Doctors have been waiting a long time to read what the Eighth Joint National Commission on Hypertension (JNC8) would recommend for current treatment of patients with high blood pressure. They were finally published yesterday in the Journal of the American Medical Association online
These recommendations were based on only the most rigorous of scientific data, randomized controlled trials and so can be considered evidence-based.
The most important change in them compared to previous recommendations and current clinical practice is more lenient blood pressure goals.
There is strong evidence to support treating hypertensive persons aged 60 years or older to a BP goal of less than 150/90 mm Hg and hypertensive persons 30 through 59 years of age to a diastolic goal of less than 90 mm Hg; however, there is insufficient evidence in hypertensive persons younger than 60 years for a systolic goal, or in those younger than 30 years for a diastolic goal, so the panel recommends a BP of less than 140/90 mm Hg for those groups based on expert opinion.

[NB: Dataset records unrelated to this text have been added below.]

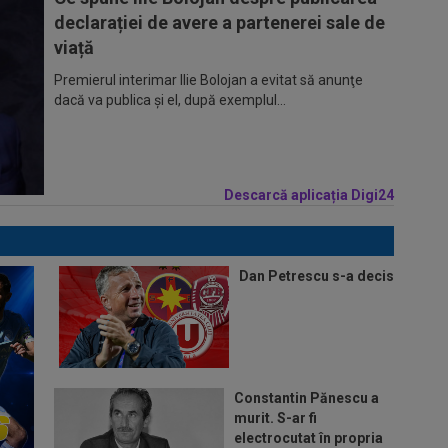
declarației de avere a partenerei sale de
viață
Premierul interimar Ilie Bolojan a evitat să anunţe
dacă va publica şi el, după exemplul...
Descarcă aplicația Digi24
Dan Petrescu s-a decis
Constantin Pănescu a
murit. S-ar fi
electrocutat în propria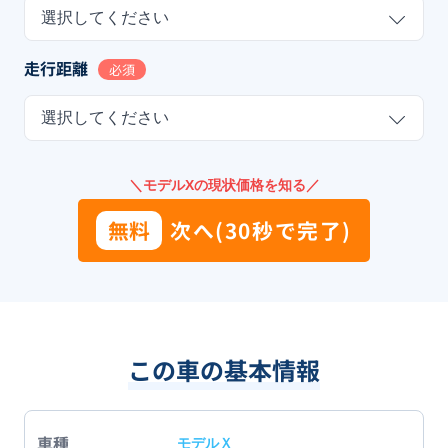
選択してください
走行距離
必須
選択してください
＼モデルXの現状価格を知る／
無料
次へ(30秒で完了)
この車の基本情報
車種
モデルＸ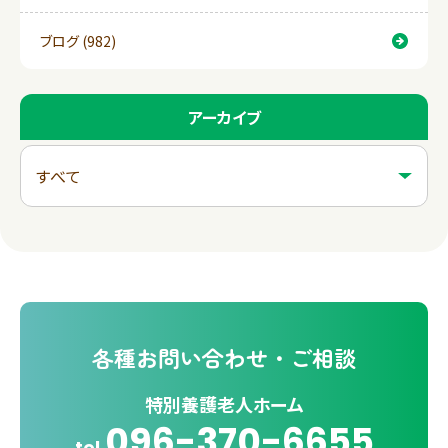
ブログ (982)
アーカイブ
各種
お問い合わせ・ご相談
特別養護老人ホーム
096-370-6655
tel.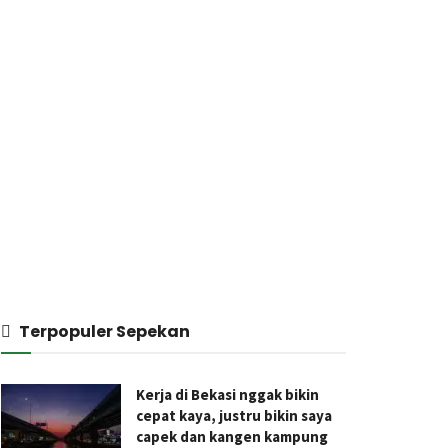
Terpopuler Sepekan
Kerja di Bekasi nggak bikin
cepat kaya, justru bikin saya
capek dan kangen kampung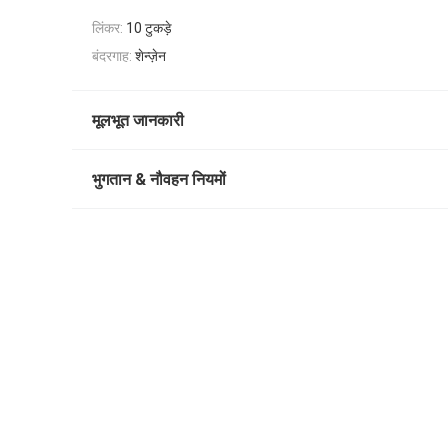
लिंकर:
10 टुकड़े
बंदरगाह:
शेन्ज़ेन
मूलभूत जानकारी
भुगतान & नौवहन नियमों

This is a big change for the blood pressure target in older patients and a welcome one. As a cardiologist I see a lot of older patients who pass out, fall, become dizzy on standing or are imbalanced on walking. Sometimes passing out (syncope) is due to abnormal heart rhythms or major structural problems with the heart. But in many instances, the fall, dizziness, imbalance, instability is related to inadequate perfusion of the brain due to lower blood pressures on standing. I can often alleviate or prevent completely these problems by downward adjustment or elimination of some of the patient’s blood pressure medications.
With these less stringent BP goals, I think we will help to improve older individuals quality of life.
Higher BP goals will mean less BP medications and lower dosages and less interactions with other medications.